Côté survie, celle-ci passe totalement à l'as. Lorsque le camp manque de nourriture et de médicament, rien n'est fait. Celui-ci se situe pourtant tout près de la ville, et pourtant personne n'a l'idée d'aller piller une des nombreuses maisons abandonnées (sauf la géniale Harper, bien sûr), c'est totalement incohérent. Et chaque fois que nos héros changent d'endroit, il y a de la nourriture et de l'eau comme par magie (par exemple à la fin, où la chute était tellement évidente que je l'ai trouvé abusée).
Dans la même lignée, beaucoup de problèmes sont gommés. Harper vit ainsi sa grossesse sans aucune douleur, aucune nausée, sans rien du tout. A huit/neuf mois, elle est toujours capable de marcher pendant des heures, sans un soleil qui cogne fort, et de crapahuter partout.

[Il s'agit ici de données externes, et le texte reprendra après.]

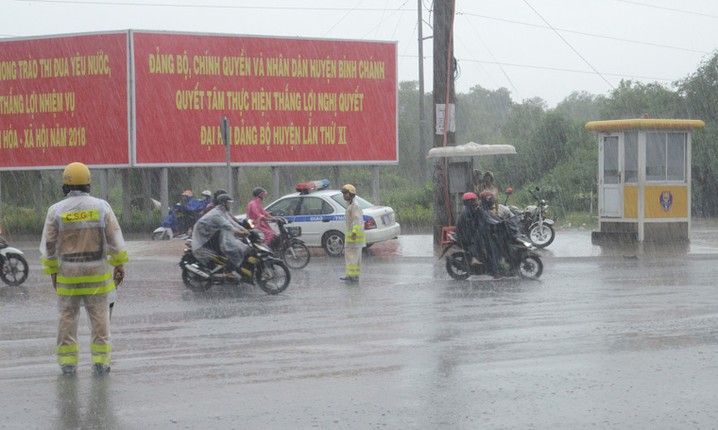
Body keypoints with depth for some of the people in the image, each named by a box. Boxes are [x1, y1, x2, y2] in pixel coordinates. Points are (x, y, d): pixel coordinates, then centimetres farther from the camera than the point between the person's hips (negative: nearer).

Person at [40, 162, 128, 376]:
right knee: (99, 315, 6)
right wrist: (119, 265, 7)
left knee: (68, 315, 9)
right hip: (97, 272, 0)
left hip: (68, 272, 0)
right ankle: (100, 360, 7)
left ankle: (67, 361, 10)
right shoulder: (101, 206, -4)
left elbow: (49, 245, -1)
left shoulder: (56, 210, -4)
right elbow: (115, 239, -2)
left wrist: (52, 272, 9)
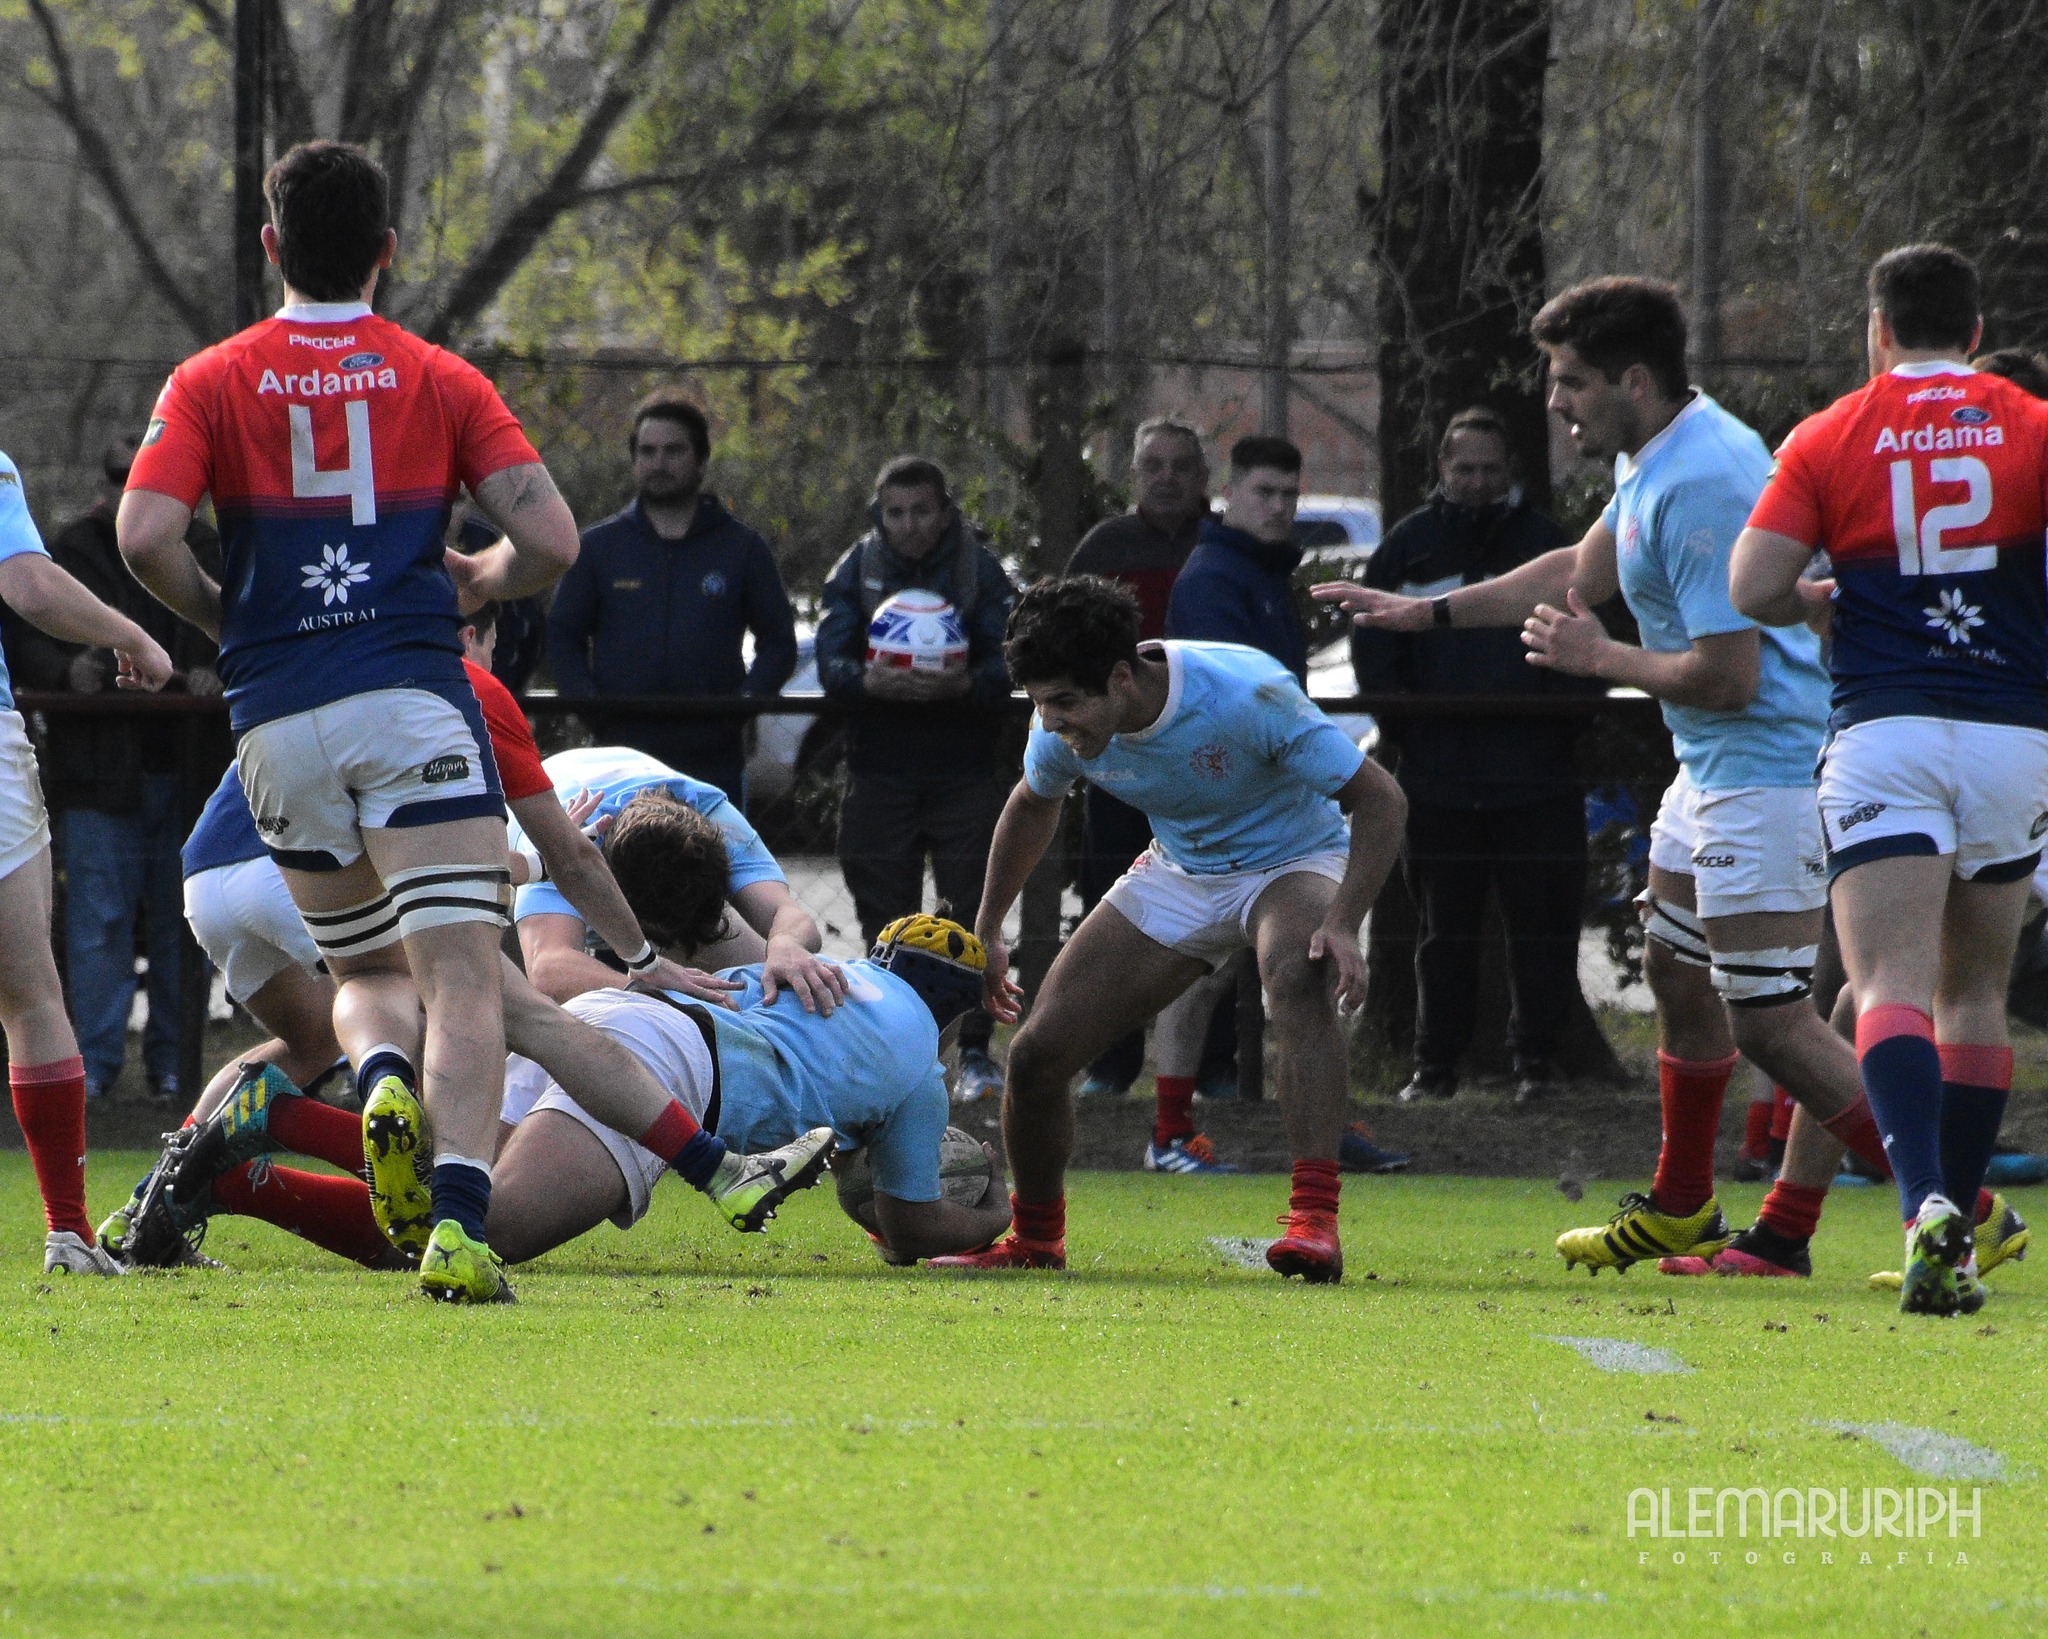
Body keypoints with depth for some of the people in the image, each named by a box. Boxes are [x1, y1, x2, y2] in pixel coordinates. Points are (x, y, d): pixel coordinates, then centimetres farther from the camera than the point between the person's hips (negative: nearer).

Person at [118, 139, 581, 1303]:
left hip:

Autre problème du livre : celui-ci ne creuse jamais ses idées, ce qui donne le sentiment d'un énorme gâchis. Au début par exemple, on apprend que Harper et Jakob ont fait un pacte de suicide au cas où l'un d'eux/les deux seraient contaminés, et j'ai trouvé cette idée vraiment intéressante.

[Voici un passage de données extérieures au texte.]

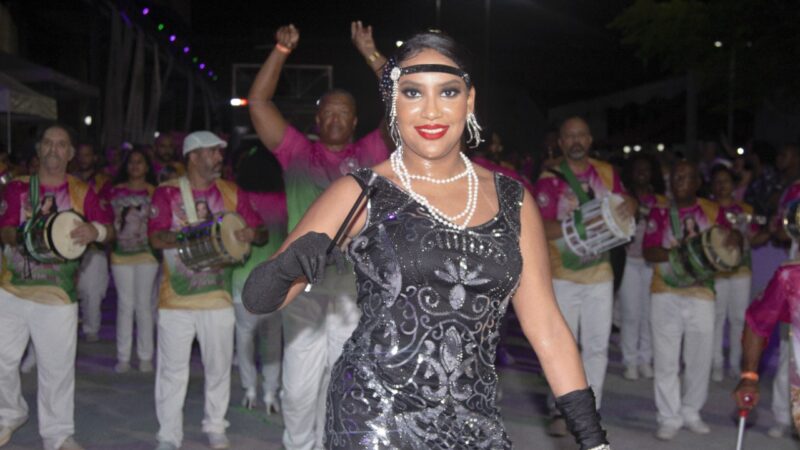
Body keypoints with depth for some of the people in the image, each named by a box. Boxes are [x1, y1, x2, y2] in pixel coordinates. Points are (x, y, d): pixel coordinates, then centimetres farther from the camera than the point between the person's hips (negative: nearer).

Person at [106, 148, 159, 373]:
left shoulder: (154, 192, 3)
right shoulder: (115, 191, 8)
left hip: (146, 253, -1)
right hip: (120, 253, 1)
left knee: (144, 304, 2)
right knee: (125, 304, 4)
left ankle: (145, 357, 10)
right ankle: (123, 357, 10)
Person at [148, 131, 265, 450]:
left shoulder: (229, 192, 7)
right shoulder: (168, 192, -1)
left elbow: (261, 232, 6)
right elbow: (156, 237, -11)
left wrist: (250, 234, -18)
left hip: (217, 296, 2)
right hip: (176, 297, -2)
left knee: (219, 366, 10)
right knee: (172, 369, 4)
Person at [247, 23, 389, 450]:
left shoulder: (369, 154, 9)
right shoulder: (297, 152, 10)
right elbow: (258, 101, 8)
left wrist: (371, 53, 1)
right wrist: (281, 50, 3)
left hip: (355, 284, 0)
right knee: (298, 385, 4)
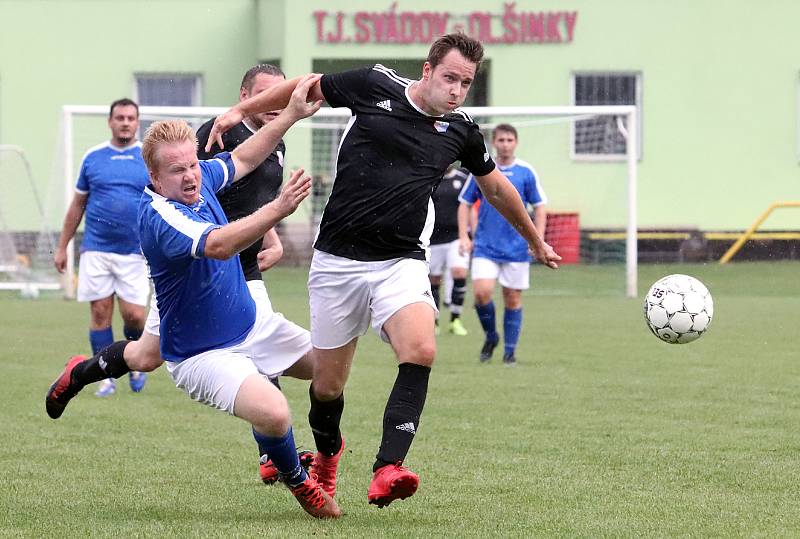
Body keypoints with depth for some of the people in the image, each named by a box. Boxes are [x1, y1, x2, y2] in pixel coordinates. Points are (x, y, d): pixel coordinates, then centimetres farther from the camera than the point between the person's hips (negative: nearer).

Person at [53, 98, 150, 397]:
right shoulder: (93, 157, 6)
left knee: (133, 315, -6)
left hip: (135, 251, -1)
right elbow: (78, 205, 12)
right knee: (100, 313, -1)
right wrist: (62, 246, 11)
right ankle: (106, 377, 8)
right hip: (96, 249, 1)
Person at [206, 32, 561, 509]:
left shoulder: (461, 131, 5)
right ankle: (327, 452, 38)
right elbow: (310, 88, 11)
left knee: (421, 351, -28)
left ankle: (387, 471, -32)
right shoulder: (376, 86, -4)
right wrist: (241, 110, 8)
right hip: (338, 261, -1)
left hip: (402, 263, 1)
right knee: (328, 384, 4)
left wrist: (536, 240, 34)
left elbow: (496, 186, 23)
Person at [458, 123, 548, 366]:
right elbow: (465, 204, 9)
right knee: (482, 292, -15)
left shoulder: (526, 172, 0)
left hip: (517, 248, 0)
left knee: (513, 298, 2)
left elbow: (540, 208, 5)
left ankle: (510, 351, 13)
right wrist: (464, 237, -2)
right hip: (485, 246, 0)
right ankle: (490, 336, 9)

Après tout, brûler vif est une peur atavique, et il parait naturel de vouloir mourir de manière moins douloureuse et horrible,
après un verre de vin et une bonne soirée en amoureux. Malheureusement, cette idée est traitée avec un manque total de subtilité : Harper joue les mères courage qui veut à tout prix donner naissance à son enfant (le livre loupant là encore une question à se poser : est-il vraiment raisonnable de vouloir enfanter dans une telle situation ?) et Jakob devient un fou violent, sexiste et qui veut juste massacrer sa femme. Ce revirement dans son caractère relève du n'importe quoi, et ça en fait un méchant qui manque totalement de consistance.

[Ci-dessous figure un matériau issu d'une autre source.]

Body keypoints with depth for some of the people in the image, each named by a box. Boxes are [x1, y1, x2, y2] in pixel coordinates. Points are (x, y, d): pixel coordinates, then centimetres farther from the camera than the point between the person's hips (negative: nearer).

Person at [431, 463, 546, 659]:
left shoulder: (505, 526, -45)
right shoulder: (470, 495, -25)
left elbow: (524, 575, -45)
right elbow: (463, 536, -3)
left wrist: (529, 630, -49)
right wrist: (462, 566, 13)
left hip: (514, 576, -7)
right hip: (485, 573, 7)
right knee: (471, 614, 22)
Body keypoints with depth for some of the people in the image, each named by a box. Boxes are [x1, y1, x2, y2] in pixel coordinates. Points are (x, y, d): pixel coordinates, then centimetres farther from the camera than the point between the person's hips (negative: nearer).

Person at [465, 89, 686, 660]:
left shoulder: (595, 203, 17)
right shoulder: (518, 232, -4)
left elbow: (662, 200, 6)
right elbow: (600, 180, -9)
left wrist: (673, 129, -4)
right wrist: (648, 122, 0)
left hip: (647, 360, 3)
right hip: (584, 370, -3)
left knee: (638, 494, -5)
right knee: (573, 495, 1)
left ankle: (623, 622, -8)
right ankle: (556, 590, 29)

La congrégation religieuse aussi manque de consistance d'ailleurs : l'idée est bonne, mais le revirement qui s'opère durant le bouquin est à peine abordé, tout ça est beaucoup trop survolé. Pourtant, le thème de la foi et de ses dérives est intéressant, mais là tout s'opère sans subtilité. Mère Carol devient une dictatrice d'un coup de baguette magique, et la congrégation devient méchante (mais alors gentiment méchante, parce qu'on est bien loin d'une ambiance oppressante comme celle qui entoure l'ordre religieux de Silent Hill par exemple).
Au final, je trouve ça assez frustrant qu'un bouquin de quasiment 1000 pages (j'ai la version poche) puisse être aussi long tout en oubliant de traiter et d'approfondir ses sujets principaux. A la place,
Joe Hill nous perd dans des sous-intrigues sans intérêt (qui est le voleur ? Qui est l'agresseur ?), et dont les révélations sont capillotractées et sans intérêt également. A la place de nous sortir ces très longs passages, l'auteur aurait mieux fait d'explorer la psychologie de ses personnages, de nous présenter leurs doutes, leurs peurs, leurs faiblesses... de même, je n'ai pas apprécié cette fin, que j'ai senti arriver de très loin et qui devenait de plus en plus évidente au fil des chapitres..
En bref, de bonnes idées mais qui ne sont pas assez exploitées et qui manquent de subtilité. le bouquin reste agréable à lire malgré des longueurs, mais quel dommage de passer à côté de bonnes idées comme celles-là.